American fashion designer

Henri Willis Bendel (January 22, 1868 - March 22, 1936) was an American businessman, fashion designer, and philanthropist who founded an upscale women's fashion company bearing his name in New York City, which remained in business until 2019.

==Early life==
Born on January 22, 1868, to a Jewish family in Vermillionville, Louisiana (today Lafayette), the son of Mary (née Plonsky) and William Louis Bendel. Both his parents were immigrants: his father from Austria, and his mother from Prussia. His father died when he was six years old. His mother was an astute businesswoman who owned and operated a retail furniture outlet, a drug store, a dry goods store, and an undertaking parlor. She remarried in 1878 to Benjamin Falk, who would become one of the most successful Lafayette businessmen of his time. They operated a dry goods store above which was Falk's Opera House that provided vaudevillian and opera entertainment. Henri graduated from the Jesuit-run St. Charles College in Grand Coteau, Louisiana, and converted to Christianity either as a student or shortly after completing his studies.

==Fashion shops==
After a fire burned down a millinery shop which Bendel had established in Morgan City, Louisiana, he and his wife Blanche moved to New York City in 1899.

Remaining in New York, Henri Bendel was able to use his fashion designing skills to develop a very successful millinery shop on Ninth Street in Greenwich Village, that catered to the city's wealthy. The business expanded into custom-made dresses, and the French-speaking Bendel enhanced his store's reputation for exclusivity by importing fashions from Paris. In 1913, he built an eight-story women's store at number 10 West 57th Street, designed by architect Henry Otis Chapman. Other fashion houses soon opened nearby, and West 57th Street became known as the "Rue de la Paix of New York".

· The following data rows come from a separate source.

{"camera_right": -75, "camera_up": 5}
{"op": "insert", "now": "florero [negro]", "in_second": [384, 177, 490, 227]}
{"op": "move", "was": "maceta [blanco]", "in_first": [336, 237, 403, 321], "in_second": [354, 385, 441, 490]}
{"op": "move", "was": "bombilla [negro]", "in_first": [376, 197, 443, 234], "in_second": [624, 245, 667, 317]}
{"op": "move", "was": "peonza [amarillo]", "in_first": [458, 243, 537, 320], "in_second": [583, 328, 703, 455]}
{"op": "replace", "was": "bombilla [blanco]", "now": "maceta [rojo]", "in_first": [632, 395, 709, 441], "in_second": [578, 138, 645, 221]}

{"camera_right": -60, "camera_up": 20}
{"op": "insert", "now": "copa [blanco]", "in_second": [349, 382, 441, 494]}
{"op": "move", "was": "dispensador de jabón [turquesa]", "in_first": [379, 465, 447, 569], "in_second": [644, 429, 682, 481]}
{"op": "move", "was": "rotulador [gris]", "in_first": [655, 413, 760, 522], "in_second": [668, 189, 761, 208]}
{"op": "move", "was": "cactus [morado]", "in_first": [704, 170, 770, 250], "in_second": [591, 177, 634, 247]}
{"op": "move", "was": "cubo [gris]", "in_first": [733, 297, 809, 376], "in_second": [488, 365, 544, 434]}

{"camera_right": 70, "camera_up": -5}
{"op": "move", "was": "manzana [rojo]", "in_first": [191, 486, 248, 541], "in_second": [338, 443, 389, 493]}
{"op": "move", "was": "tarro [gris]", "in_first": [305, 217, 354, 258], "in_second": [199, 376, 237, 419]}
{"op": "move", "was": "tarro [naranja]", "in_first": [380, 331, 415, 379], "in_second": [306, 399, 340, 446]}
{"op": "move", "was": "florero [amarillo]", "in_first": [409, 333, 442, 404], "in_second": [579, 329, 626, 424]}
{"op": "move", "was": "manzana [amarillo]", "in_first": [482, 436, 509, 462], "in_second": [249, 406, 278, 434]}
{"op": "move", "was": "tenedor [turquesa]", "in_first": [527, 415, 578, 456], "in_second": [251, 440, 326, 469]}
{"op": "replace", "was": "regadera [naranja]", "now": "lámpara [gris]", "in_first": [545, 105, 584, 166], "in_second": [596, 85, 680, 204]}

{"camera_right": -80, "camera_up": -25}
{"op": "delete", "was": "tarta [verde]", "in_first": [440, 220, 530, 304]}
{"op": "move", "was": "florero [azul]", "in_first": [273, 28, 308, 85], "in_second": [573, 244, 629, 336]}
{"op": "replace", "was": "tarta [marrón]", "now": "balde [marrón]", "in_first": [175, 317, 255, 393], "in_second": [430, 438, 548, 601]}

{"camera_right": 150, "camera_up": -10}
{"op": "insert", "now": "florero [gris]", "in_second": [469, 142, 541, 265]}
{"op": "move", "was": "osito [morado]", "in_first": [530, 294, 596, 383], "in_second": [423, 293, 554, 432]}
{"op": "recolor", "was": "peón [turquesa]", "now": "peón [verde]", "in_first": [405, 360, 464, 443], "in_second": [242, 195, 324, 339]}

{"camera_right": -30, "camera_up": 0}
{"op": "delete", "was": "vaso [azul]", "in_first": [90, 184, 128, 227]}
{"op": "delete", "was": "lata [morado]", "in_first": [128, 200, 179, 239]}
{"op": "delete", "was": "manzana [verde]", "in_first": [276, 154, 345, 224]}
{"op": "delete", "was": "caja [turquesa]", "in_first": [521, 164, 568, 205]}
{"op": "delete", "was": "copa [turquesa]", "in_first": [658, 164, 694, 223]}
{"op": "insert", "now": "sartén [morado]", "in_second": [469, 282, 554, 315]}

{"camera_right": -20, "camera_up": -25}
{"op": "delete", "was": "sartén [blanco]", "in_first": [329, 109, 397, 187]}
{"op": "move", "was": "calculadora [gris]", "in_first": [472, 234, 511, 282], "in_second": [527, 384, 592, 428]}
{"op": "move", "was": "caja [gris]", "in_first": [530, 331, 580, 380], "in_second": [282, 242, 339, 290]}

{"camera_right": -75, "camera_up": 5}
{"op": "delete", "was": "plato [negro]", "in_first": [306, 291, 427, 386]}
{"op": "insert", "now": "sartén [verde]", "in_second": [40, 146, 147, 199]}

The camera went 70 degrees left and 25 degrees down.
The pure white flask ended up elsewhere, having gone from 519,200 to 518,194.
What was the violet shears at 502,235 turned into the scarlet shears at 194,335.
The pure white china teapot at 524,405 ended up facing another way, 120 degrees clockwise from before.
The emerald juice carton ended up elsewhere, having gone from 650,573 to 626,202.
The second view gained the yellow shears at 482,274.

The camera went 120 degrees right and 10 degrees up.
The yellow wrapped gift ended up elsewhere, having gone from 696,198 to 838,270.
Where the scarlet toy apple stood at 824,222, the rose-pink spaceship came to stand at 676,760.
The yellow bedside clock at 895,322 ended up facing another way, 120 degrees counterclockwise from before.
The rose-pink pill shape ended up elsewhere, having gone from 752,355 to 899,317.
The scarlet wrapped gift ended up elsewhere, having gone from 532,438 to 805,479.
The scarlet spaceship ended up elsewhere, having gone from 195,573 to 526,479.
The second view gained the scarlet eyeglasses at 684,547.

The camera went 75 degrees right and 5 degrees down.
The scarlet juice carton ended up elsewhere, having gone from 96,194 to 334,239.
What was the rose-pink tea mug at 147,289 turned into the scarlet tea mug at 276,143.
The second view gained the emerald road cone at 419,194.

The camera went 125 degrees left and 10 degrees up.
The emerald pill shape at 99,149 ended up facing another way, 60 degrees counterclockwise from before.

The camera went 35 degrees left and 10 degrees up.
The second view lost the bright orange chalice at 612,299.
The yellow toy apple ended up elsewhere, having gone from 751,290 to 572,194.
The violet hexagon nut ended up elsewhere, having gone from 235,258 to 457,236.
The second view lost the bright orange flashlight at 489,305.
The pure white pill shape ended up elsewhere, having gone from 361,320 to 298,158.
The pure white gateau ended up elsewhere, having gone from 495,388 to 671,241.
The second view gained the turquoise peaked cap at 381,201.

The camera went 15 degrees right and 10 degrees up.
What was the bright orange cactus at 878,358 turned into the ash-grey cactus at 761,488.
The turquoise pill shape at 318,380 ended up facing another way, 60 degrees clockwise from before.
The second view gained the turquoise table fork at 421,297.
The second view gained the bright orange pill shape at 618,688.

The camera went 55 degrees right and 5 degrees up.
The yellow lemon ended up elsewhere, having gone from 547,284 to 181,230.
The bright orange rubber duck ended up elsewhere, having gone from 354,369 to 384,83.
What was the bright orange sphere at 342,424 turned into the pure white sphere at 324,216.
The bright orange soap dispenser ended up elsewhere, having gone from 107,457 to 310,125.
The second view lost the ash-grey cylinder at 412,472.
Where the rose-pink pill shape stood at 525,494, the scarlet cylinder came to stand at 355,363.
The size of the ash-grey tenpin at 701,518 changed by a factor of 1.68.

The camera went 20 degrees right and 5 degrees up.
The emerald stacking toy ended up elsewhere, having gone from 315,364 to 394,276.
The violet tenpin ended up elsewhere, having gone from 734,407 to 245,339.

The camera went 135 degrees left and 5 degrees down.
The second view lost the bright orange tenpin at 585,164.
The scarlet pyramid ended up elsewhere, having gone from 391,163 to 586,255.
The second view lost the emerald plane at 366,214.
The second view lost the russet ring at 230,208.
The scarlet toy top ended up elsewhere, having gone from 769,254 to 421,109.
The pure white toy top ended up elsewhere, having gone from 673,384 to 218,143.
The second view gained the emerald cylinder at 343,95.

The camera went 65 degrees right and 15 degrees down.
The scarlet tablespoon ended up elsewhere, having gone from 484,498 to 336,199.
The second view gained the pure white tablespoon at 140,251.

In 1916, Henri Bendel built a waterfront mansion on a 12 acre at Kings Point, Long Island, New York, which was also designed by Henry Otis Chapman, with its landscaping by Charles Wellford Leavitt. Bendel sold it in 1923, to automobile maker Walter Chrysler. Today, the property is known as Wiley Hall and serves as an administration building at the United States Merchant Marine Academy. In 1927, Bendel acquired 213 arpent along the Vermilion River in Louisiana. Formerly the Walnut Grove Plantation, he built a house on the property he called Camellia Lodge. Sold and eventually subdivided for housing, it is known today as Bendel Gardens. In addition, in the late 1920s, Bendel built a mansion on a hill overlooking Laurel Lake in Stamford, Connecticut, designed by architect Perry Barker.

==Personal life==
In 1894, Henri Bendel married Blanche Lehman, a daughter of Aaron Lehman and a member of the Lehman family, whom he had met while she was visiting friends in Morgan City. His wife died in childbirth in July 1895 along with the baby. Bendel never remarried. Henri Bendel died suddenly on March 22, 1936, at his home at 399 Park Avenue in Manhattan. A generous employer, in 1923 he had given his employees a forty-five percent equity in the business, a gift with a book value at the time of $1.8 million. In his will, he made Abraham Beekman Bastedo, his companion for over 30 years, one of the principal benefactors of his estate. Bastedo received $200,000 and a large shareholding in the business, plus the use of his country estate.

Bendel Road in Lafayette, Louisiana, is named in his honor.